At the time, the last thing I was thinking about was what all was going on around me
let alone the significance of dates on a calendar.
I was just doing good by planning a funeral and dealing with the remnants of a lost life…

I was simply oblivious to everything else.

Moments of such loss tend to do that to us…

We freeze as if caught in a glitch of both space and time…
we’re standing still but the world, and everything else around us is still
spinning and moving.

This year as March 19th arrived on the calendar, with me marking both it’s coming and going
with a bit of inward melancholy, I couldn’t help but notice that throughout the entire day
I had been subtly reminded that March 19th was not just a day marking a sad milestone in my
small corner of the world, it also just so happened to be the day that the Church remembers
St Joseph…the earthly father of Jesus.
As in the feast day of St. Joseph

As in a ‘dad’ sort of day.

And like I’ve said before, I’m not one for the notion of coincidence as I am more about the moving
of the Spirit. Because with God, there is no such thing as coincidence…
just the guidance offered by the third member of the Trinity.
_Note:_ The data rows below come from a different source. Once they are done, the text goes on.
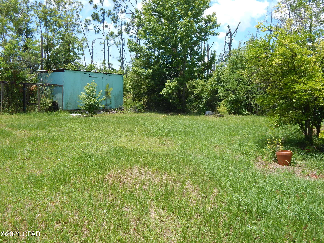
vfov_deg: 45.4
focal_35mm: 31
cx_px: 162
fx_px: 290
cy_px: 122
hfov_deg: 58.4
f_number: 3.2
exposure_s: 1/800
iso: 125
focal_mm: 5.6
And so as I found myself fondly remembering my own dad, the man who adopted me when I was but
a few months old, for both good and bad, who stood watch over me most of my life while that role
was reversed during the last 5 years of his life…
I now recall the one who stood watch over a growing God made man-child …
a boy who needed the perfect earthly father to guide him as He prepared to lead us all
to our own Salvation…

So whereas I was feeling glum as I moved throughout my day, I found my thoughts being gently
teased outward as I have been reminded that God is always greater, ever mindful and deeply full
of thought for each and every one of us in our ups as well as downs…
no detail is too small, no event too insignificant that He is not everpresent.